Ree set her sandwich down. “I know, Daddy,” she said, but she wasn’t looking at him anymore. She ate two green grapes half-heartedly,
then rearranged the others on her plate, around the white petals of the daisy. “Do you think Mr. Smith is okay?”
“Cats have nine lives.”
“Mommys don’t.”
He didn’t know what to say. He tried to open his mouth, tried to summon some kind of vague reassuring phrase, but nothing would come out. He was mostly aware that his hands were shaking convulsively again, and he had gone cold somewhere deep down inside, where he would probably never be warm again.

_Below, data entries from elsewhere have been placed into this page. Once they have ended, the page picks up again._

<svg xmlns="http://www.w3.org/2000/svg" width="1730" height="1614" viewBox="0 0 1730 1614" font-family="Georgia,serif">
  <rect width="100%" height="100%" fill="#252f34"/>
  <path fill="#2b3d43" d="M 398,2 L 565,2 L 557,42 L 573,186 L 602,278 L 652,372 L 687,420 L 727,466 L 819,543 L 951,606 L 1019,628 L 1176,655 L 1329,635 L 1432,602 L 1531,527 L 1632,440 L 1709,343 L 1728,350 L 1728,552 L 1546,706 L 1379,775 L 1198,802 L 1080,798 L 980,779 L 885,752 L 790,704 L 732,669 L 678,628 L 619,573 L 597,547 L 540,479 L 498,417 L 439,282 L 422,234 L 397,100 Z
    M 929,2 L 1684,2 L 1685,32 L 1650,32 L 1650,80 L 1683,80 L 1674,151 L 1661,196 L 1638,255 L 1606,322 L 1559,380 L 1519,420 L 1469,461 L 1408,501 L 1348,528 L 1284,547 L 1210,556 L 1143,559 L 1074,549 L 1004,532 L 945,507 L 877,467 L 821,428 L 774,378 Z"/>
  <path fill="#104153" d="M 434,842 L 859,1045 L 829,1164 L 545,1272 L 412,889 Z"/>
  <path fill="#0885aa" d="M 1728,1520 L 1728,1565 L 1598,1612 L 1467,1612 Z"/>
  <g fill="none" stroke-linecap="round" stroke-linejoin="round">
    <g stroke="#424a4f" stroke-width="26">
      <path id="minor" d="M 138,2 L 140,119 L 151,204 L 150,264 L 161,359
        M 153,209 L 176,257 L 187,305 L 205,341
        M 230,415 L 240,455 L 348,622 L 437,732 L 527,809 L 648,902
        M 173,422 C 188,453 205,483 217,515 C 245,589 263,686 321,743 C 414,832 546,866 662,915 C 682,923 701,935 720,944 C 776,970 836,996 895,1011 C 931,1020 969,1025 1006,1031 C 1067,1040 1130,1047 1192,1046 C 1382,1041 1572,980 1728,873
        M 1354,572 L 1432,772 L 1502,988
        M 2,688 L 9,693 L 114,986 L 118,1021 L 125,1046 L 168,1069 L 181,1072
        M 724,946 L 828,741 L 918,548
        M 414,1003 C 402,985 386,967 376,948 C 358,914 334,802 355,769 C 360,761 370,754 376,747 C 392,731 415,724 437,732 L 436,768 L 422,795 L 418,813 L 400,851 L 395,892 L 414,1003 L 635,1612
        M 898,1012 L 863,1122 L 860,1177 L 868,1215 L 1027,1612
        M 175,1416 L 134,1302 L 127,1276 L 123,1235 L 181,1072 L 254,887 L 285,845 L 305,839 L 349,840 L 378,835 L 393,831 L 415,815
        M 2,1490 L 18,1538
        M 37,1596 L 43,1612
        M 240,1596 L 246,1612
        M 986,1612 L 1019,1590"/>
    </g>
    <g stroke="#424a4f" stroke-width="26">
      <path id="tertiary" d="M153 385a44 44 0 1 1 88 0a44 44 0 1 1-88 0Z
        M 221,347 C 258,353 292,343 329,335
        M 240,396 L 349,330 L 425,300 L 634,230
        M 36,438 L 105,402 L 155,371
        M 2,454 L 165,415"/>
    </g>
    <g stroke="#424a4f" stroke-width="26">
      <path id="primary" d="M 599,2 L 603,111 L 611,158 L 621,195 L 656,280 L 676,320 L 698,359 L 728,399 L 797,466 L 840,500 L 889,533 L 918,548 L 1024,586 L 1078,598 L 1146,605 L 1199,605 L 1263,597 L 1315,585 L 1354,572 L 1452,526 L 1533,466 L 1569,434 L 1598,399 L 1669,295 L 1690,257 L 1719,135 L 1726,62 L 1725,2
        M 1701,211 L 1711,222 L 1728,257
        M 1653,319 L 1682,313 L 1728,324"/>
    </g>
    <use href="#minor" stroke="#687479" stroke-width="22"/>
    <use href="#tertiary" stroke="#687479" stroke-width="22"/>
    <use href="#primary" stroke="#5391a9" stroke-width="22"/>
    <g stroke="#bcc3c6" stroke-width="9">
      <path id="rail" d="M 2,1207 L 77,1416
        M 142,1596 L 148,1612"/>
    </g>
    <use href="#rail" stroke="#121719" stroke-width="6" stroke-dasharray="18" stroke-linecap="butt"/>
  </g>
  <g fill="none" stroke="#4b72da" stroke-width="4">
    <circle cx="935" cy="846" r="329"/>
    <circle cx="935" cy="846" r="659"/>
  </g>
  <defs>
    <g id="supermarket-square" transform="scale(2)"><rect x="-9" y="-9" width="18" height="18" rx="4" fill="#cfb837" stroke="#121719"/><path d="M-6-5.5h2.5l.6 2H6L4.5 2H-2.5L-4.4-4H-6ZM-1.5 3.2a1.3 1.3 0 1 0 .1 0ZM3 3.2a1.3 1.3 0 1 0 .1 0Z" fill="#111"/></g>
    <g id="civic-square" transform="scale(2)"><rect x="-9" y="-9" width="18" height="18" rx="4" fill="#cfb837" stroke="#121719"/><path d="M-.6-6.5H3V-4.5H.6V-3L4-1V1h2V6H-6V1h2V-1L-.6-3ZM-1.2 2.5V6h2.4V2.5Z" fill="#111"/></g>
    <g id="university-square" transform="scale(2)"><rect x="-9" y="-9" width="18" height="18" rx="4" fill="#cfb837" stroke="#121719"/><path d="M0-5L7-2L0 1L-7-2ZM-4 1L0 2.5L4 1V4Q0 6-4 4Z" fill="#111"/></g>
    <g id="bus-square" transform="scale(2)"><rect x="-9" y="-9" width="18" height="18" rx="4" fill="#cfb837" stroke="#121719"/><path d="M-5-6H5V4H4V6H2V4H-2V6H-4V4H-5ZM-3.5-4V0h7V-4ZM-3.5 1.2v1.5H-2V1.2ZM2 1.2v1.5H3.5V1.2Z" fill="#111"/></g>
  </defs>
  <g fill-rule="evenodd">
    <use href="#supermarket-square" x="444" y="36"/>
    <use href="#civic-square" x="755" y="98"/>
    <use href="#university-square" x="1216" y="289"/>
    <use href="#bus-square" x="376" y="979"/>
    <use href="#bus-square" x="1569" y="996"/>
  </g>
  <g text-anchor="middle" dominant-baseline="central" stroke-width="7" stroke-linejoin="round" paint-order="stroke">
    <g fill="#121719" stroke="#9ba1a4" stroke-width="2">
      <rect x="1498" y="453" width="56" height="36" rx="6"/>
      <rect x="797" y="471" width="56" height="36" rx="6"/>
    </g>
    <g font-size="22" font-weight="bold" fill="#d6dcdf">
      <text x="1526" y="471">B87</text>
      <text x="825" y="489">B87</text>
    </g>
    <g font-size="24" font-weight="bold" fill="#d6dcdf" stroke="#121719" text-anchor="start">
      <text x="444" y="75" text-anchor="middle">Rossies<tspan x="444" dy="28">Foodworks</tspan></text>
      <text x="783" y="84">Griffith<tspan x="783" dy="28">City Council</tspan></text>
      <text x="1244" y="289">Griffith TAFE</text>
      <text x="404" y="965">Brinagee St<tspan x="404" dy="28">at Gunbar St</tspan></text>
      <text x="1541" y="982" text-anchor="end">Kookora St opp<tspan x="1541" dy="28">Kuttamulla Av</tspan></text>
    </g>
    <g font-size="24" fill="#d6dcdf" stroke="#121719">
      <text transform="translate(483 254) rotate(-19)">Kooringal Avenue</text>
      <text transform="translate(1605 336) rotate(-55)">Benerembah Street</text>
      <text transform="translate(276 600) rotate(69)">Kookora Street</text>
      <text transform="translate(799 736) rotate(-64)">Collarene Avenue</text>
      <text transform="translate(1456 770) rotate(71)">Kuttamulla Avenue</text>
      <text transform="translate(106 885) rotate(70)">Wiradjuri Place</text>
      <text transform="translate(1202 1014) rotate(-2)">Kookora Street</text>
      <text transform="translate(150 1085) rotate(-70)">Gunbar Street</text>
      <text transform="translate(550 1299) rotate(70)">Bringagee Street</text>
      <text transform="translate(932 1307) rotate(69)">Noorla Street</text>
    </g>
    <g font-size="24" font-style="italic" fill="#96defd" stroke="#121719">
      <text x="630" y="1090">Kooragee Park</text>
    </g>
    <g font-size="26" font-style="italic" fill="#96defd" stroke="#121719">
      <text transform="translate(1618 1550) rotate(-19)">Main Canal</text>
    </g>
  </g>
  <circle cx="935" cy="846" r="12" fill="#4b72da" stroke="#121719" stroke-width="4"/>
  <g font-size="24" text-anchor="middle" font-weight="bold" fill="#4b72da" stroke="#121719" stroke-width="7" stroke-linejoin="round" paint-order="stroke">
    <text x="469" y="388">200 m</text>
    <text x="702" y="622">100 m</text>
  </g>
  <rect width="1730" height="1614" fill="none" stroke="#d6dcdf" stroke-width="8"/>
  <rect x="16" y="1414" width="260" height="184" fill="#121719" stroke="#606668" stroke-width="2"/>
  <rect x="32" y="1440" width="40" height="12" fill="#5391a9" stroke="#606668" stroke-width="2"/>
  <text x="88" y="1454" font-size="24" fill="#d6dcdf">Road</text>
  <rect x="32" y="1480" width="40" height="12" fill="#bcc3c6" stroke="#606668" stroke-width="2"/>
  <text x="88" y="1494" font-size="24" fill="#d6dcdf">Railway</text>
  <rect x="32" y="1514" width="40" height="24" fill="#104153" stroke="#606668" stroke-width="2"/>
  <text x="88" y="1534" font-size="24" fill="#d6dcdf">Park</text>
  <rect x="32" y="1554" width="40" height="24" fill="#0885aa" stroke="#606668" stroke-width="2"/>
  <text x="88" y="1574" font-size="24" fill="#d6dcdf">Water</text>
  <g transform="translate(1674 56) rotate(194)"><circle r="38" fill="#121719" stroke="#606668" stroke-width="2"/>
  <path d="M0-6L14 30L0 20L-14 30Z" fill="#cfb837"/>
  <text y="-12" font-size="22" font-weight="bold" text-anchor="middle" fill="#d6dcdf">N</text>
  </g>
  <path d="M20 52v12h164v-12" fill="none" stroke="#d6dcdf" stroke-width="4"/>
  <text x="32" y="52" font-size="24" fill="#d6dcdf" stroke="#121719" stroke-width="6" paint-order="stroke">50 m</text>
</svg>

“I’m tired, Daddy,” Ree said. “I want to take a nap.”
“Okay,” he said.
They headed upstairs.
Jason watched Ree brush her teeth. He wondered if this is what Sandy had done.
He read Ree two stories, sitting on the edge of Ree’s bed. He wondered if this is what Sandy had done.
He sang one song, tucked the covers around his daughter’s shoulders, and kissed her on the cheek. He wondered if this is what Sandy had done.
He made it all the way to the doorway, then Ree spoke up, forcing him to turn around. He had his arms crossed over his chest, his fingers fisted beneath his elbows, where Ree couldn’t see the tremors in his hands.
“Will you stay, Daddy? Until I fall asleep?”
“Okay.”
“Mommy sang me ‘Puff the Magic Dragon.’ I remember her singing ‘Puff the Magic Dragon.’”
“Okay.”
Ree shifted restlessly beneath the covers. “Do you think she’s found Mr. Smith yet? Do you think she’ll come home?”
“I hope so.”
She finally lay still. “Daddy,” she whispered. “Daddy, I have a secret.”
He took a deep breath, forced his voice to sound light. “Really? Because remember the Daddy Clause.”
“The Daddy Clause?”
“Sure, the Daddy Clause. Whatever the secret, you’re allowed to tell one daddy. Then he’ll help keep the secret, too.”
“You’re my daddy.”
“Yep, and I assure you, I’m really good at keeping secrets.”
She smiled at him. Then, her mother’s daughter, she rolled over and went to sleep without saying another word.
He waited five more minutes, then eased out of the room, and just barely made it down the stairs.
He kept the picture in the kitchen utility drawer, next to the pen flashlight, green screwdriver, leftover birthday candles, and half a dozen wine charms they never used. Sandra used to tease him about the tiny photo in its cheap gilded frame.
“For God’s sake, it’s like hiding away a picture of your old high school sweetheart. Stick the frame on the mantel, Jason. She’s like family to you. I don’t mind.”
But the woman in the photo was not family. She was old—eighty, ninety, he couldn’t remember anymore. She sat in a rocking chair, birdlike frame nearly lost in a pile of voluminous hand-me-down clothes: man’s dark blue flannel shirt, belted around brown corduroy pants, nearly covered by an old Army jacket. The woman was smiling the large, gleeful smile of the elderly, like she had a secret, too, and hers was better than his.
He had loved her smile. He had loved her laugh.
She was not family, but she was the only person who, for a very long time, had made him feel safe.
He clutched her photo now. He held it to his breast like a talisman, and then his legs gave out and he sank to the kitchen floor. He started to shake again. First his hands, then his arms, then his chest, the bone-deep tremors traveling down to his thighs, his knees, his ankles, each tiny little toe.
He didn’t cry. He didn’t make a sound of protest.
But he shook so hard it felt as if his body should break apart, his flesh flying from his bones, his bones splintering into a thousand pieces.
“Goddammit, Sandy,” he said, resting his shaking head upon his shaking knees.
Then he realized, quite belatedly, that he’d better do something about the computer.
The phone rang ten minutes later. Jason didn’t feel like talking to anyone, then thought, a little foolishly, that it might be Sandy, calling from … somewhere … so he picked up.
It wasn’t his wife. It was a male voice, and the man said, “Are you home alone?”
“Who is this?”
“Is your child there?”
Jason hung up.
The phone rang again. Caller ID reported the same number. This time Jason let the machine get it. The same male voice boomed, “I’ll take that as a yes. Back yard, five minutes. You’ll want to talk to me.” Then the man hung up.
“Fuck you,” Jason told the empty kitchen. It was a foolish thing to say, but it made him feel better.